UNA BROMA COLOSAL

Con una mano enjoyada voy dispersando la niebla,

con la otra —descarnada— destapo ansioso el sepulcro

en que antiguos paladines yacen en su eterno sueño.

Es una noche distinta por la que mis pies caminan,

de tal modo diferente que mis pasos los alumbran

unas luces con ayes fosforescentes y palabras luminosas.

Un caballo se encabrita ante la revelación:

con sus cascos, que echan chispas, me golpea el corazón.

Por mi pecho —constelado de cabalísticos signos—

pasa, en un rapto de plumas, una bandada de cisnes,

de cisnes negros y blancos que me muestran sus heridas.

Ahora no sé si son cisnes o si son esas medidas

con que la muerte nos mide en el momento final,

ese momento en que el vivo se refleja en el cristal

que hasta la hora de morir empañado se mostró,

porque saber cómo somos antes de decir adiós

nos vedaría esos juegos en que transcurren los días,

los días como zarpazos adornados de mil flores,

de flores como ventosas que nos inundan de olores,

en que se ven los colores de la desesperación

entrando por las narices y dando en el corazón.

Pues con mi mano enjoyada y mi mano descarnada

sepulcros yo destapé de esforzados paladines,

y fue como si en el cine empezaran a moverse

unas caras maquilladas con la cal de los sepulcros.

Por el tono de sus voces —ya lentas o ya veloces—

de esas voces que tan sólo en los sueños escuchamos,

y que cuando despertamos llevamos en el oído,

hasta que el día las dispersa en el mundo del olvido,

supe que infinitas penas al polvo los redujeron,

que sollozando en sus fosas tres mil años transcurrieron

que cautivos de sí mismos en palabras se perdían,

que un sí era un no y un no sí en un quidprocuo eterno

con el que sus roncas voces instauraban un Averno,

en donde unos belcebúes sus palabras asentaban

en la piel de los porfiantes y después los condenaban.

Dije qué noche distinta fue esa noche sepulcral,

¡y cómo no iba a ser distinta si era del Juicio Final

el día tan esperado en el que nadie creyó

pues por siglos y más siglos la gente se descreyó

de tal realidad futura anunciada por un loco,

por un loco que de tanto enloquecer su locura

sólo les dejó a los hombres la herencia de la amargura!

Pero en la noche final de los tiempos humanales

—esa noche en que las almas ya no serían eriales—

el loco de la noticia transmutado en mariposa

—por decir que es mariposa, porque más bien era cosa

antes nunca vista por nuestros ojos sin luz—,

el loco digo, no volando, pero tampoco reptando,

con un ala —por decir que lo era, porque más bien era cosa

antes nunca vista por nuestros ojos sin luz—,

los sepulcros de este mundo fue destapando con pausa,

como lo hace un juez deseoso de no dejar pendiente una causa.

Y la entera humanidad de los sepulcros surgía,

viva como en la vida que en este mundo viviera

—una batalla, un amor, una traición, un dulzor—

para llegar a vivir en la otra dimensión:

¡ésa en que inmortales somos por la fuerza del amor!

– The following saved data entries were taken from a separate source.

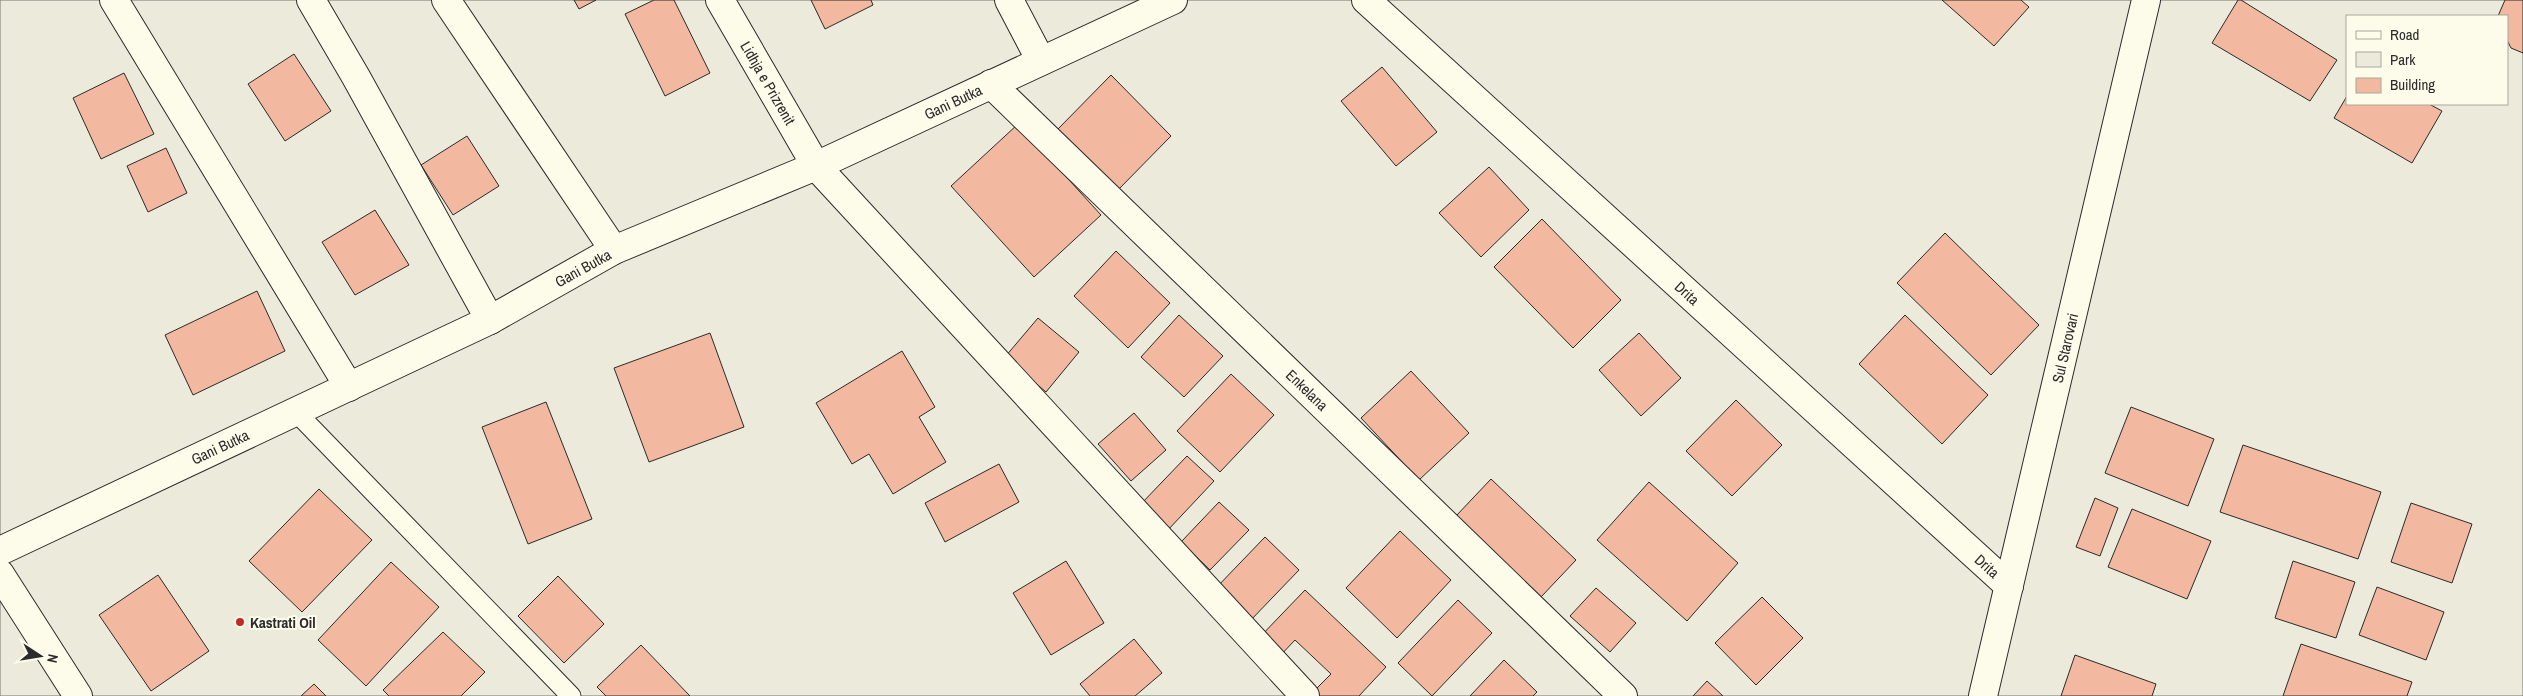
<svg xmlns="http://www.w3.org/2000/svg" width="2523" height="696" viewBox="0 0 2523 696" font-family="'Archivo Narrow',sans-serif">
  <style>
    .green { fill: #ecebdb; stroke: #74746e; fill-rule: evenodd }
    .building { fill: #f2b8a0; stroke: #2b2b2b }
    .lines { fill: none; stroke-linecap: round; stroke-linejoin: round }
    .lane-casing { stroke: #2b2b2b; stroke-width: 21 }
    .street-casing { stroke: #2b2b2b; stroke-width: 30 }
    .secondary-casing { stroke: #2b2b2b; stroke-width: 30 }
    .primary-casing { stroke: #2b2b2b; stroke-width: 30 }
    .lane { stroke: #fdfbea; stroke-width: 19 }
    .street { stroke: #fdfbea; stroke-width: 28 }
    .secondary { stroke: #fdfbea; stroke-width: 28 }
    .primary { stroke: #fdfbea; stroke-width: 28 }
    .poi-dot { fill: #c62828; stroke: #fdfbea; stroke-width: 2 }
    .labels { text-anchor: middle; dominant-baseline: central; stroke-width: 4; stroke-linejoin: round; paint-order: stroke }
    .street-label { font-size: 15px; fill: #2b2b2b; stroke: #fdfbea }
    .poi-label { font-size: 15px; font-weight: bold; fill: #2b2b2b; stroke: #fdfbea; text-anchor: start }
  </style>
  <rect width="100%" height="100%" fill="#fdfbea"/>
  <path class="green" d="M0,0H2523V696H0ZM2347,16H2507V104H2347Z"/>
  <path class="building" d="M574,0H596L579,9Z
    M654,0H674L710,73L665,96L625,14Z
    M811,0H871L873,5L825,29Z
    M1942,0H2021L2029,7L1994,46Z
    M2238,0H2241L2337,60L2310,101L2212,43Z
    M2505,0H2523V53L2511,48L2507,40V16H2498Z
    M294,54L331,111L285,141L248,84Z
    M1382,67L1437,132L1396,166L1341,101Z
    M124,73L154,134L101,159L73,98Z
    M1111,75L1171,136L1117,191L1057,130Z
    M2347,96V104H2429L2442,111L2412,163L2334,118Z
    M1018,124L1101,215L1034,277L951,186Z
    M467,136L499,186L453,215L421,165Z
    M166,148L187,193L148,212L127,166Z
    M1489,167L1529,210L1481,257L1439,213Z
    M375,210L409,265L355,295L322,242Z
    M1542,219L1621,300L1573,348L1494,267Z
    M1945,233L2039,325L1991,375L1897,283Z
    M1116,251L1170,303L1128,348L1074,296Z
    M257,291L285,351L193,395L165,335Z
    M1179,315L1223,356L1184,397L1141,357Z
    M1905,315L1988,395L1942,444L1859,364Z
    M1038,318L1079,352L1046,392L1005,357Z
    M710,333L744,427L649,462L614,368Z
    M1639,333L1681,378L1641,416L1599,370Z
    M902,351L935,407L919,417L946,462L893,494L869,454L852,464L816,403Z
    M1411,371L1469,433L1419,480L1361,418Z
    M1231,374L1274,415L1220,472L1177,431Z
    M1736,400L1782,445L1732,496L1686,451Z
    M546,402L592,519L528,544L482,427Z
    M2131,407L2214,439L2188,506L2105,473Z
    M1134,413L1166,450L1131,481L1098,444Z
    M2243,445L2381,492L2358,559L2220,512Z
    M1187,456L1214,481L1167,531L1140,505Z
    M999,464L1019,502L945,542L925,503Z
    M1491,479L1576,560L1541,597L1456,516Z
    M1649,482L1738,563L1687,621L1597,540Z
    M319,489L372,540L302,612L249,561Z
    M2095,498L2118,508L2100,556L2076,547Z
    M1219,502L1249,530L1210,570L1181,542Z
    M2411,503L2472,524L2452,583L2391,562Z
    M2132,509L2211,541L2187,599L2108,567Z
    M1400,531L1451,580L1397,638L1346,588Z
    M1265,537L1299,570L1249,622L1215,589Z
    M1066,561L1104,623L1051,655L1013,593Z
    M2293,561L2355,582L2336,638L2275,618Z
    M391,562L439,607L366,686L318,640Z
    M158,575L209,651L151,691L99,615Z
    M558,576L604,624L564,663L518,616Z
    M2377,587L2444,612L2426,660L2359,635Z
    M1596,588L1636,623L1610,652L1570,616Z
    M1305,590L1386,667L1359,696H1315L1312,693L1331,674L1295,640L1277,659L1257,640Z
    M1762,597L1803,638L1756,685L1715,643Z
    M1458,600L1492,633L1432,696L1398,663Z
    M443,632L485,672L461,696H389L383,690Z
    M1134,639L1162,673L1135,696H1090L1080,684Z
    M2301,644L2412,682L2407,696H2283Z
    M641,645L690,696H606L597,687Z
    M2075,655L2156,684L2152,696H2061Z
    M1504,660L1537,692L1533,696H1470Z
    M1707,681L1723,696H1693Z
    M314,684L326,696H301Z"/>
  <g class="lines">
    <defs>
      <path id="lane" d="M296,412L571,696"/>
      <path id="street" d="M114,0L349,387
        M311,0L356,77L490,320
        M446,0L614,250
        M720,0L816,166L1305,696
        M1009,0L1041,61
        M1366,0L2009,586
        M991,84L1623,696
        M0,574L78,696"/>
      <path id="secondary" d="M1983,696L2146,0"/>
      <path id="primary" d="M0,551L490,320L614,250L816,166L1173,0"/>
    </defs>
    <use href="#lane" class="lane-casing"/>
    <use href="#street" class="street-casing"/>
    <use href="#secondary" class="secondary-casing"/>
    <use href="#primary" class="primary-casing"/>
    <use href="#lane" class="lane"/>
    <use href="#street" class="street"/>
    <use href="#secondary" class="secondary"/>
    <use href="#primary" class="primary"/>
  </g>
  <circle class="poi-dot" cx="240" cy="622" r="5"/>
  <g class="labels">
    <g class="street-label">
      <text transform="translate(768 83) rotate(60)">Lidhja e Prizrenit</text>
      <text transform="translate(953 102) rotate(-25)">Gani Butka</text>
      <text transform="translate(583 268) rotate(-29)">Gani Butka</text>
      <text transform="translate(1687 293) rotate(42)">Drita</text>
      <text transform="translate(2065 348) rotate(-77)">Sul Starovari</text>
      <text transform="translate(1307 390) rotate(44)">Enkelana</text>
      <text transform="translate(220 447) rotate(-25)">Gani Butka</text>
      <text transform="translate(1987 566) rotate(42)">Drita</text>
    </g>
    <g class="poi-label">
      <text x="250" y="622">Kastrati Oil</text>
    </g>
  </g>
  <rect x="2346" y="15" width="162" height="90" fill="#fdfbea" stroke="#a9a89e"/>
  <rect x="2356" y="31" width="25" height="8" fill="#fdfbea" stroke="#a9a89e"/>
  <text x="2390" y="40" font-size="15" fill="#2b2b2b">Road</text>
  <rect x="2356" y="52" width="25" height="15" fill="#ecebdb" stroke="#a9a89e"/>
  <text x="2390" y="65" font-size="15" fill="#2b2b2b">Park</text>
  <rect x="2356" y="78" width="25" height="15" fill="#f2b8a0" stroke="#a9a89e"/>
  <text x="2390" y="90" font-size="15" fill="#2b2b2b">Building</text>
  <g transform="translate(40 656) rotate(102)" stroke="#fdfbea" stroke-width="4" paint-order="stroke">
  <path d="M0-4L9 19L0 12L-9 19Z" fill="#2b2b2b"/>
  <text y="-8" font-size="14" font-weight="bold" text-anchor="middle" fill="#2b2b2b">N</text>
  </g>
</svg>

Y todos se sonreían con sonrisa angelical,

y ahora la Tierra era como un cántico triunfal,

y ahora ya todos creían en la vida verdadera,

y miraban a la falsa que como abatida fiera

a sus pies yacía exánime, sin la hermosa luz del día

de la gran revelación que brotaba por los poros

de todos los hombres nuevos en un sobrehumano coro.

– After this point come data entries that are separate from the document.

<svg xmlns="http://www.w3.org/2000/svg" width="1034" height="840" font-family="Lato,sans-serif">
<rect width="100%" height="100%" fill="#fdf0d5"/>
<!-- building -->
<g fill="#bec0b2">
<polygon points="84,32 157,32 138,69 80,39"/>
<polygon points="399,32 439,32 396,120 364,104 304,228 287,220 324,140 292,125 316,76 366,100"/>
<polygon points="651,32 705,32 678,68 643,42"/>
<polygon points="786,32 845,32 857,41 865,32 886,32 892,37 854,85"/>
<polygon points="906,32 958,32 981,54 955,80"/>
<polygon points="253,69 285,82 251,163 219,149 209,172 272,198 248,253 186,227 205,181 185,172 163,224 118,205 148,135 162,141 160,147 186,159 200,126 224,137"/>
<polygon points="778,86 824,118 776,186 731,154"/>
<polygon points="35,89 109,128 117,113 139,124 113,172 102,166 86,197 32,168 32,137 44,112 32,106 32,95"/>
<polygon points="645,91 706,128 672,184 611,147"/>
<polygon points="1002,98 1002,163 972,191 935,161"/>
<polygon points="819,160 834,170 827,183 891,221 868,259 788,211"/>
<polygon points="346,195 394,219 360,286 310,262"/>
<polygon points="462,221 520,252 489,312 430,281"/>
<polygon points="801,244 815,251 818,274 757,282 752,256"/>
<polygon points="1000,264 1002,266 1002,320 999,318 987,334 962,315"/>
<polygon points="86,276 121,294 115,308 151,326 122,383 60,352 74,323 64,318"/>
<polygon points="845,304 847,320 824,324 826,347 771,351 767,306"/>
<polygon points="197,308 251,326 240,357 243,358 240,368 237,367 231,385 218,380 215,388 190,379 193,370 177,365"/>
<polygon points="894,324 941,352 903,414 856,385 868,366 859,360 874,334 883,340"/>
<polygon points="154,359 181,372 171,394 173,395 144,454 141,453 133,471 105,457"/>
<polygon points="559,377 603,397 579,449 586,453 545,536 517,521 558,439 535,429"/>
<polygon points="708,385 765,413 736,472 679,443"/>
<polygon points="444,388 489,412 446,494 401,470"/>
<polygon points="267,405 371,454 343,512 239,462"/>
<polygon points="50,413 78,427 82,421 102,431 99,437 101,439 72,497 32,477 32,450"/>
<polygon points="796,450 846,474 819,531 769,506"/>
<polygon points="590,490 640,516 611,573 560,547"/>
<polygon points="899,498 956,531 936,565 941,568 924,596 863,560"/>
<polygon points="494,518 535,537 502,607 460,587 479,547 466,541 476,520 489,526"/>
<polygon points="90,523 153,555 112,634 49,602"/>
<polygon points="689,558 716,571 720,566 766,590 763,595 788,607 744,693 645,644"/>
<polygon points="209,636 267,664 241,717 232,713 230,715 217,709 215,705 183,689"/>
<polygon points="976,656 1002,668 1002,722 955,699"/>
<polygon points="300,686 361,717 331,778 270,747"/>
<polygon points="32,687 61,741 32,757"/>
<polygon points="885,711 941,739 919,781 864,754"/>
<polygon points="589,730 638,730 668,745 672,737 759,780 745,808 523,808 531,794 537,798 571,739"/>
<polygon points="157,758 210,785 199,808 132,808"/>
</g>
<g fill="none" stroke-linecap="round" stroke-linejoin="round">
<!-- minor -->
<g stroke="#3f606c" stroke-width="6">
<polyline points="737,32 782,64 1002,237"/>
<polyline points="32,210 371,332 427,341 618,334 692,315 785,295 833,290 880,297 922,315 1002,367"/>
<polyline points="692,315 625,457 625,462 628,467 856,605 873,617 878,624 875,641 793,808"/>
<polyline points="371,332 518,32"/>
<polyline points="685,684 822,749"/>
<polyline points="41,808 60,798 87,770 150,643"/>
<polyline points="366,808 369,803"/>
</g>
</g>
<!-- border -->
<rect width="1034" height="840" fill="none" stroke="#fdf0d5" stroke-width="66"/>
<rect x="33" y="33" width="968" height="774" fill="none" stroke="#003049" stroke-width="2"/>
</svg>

Y justo en ese momento de inefable encantamiento

otro loco del espacio, de un espacio sin fronteras,

gritó con voz nocturnal, con la voz de cien mil fieras:

«¡Ya no habrá Juicio Final, sólo habrá la madriguera!

La madriguera del mundo para que el mundo se meta en ella,

y ni el consuelo se dé de contemplar una estrella.

A vuestras tumbas volved, esforzados paladines,

allí tendréis para ver un ineluctable cine,

ese cine de la Nada que entre Nadas se eterniza,

como si vida y si muerte fueran asunto de risa».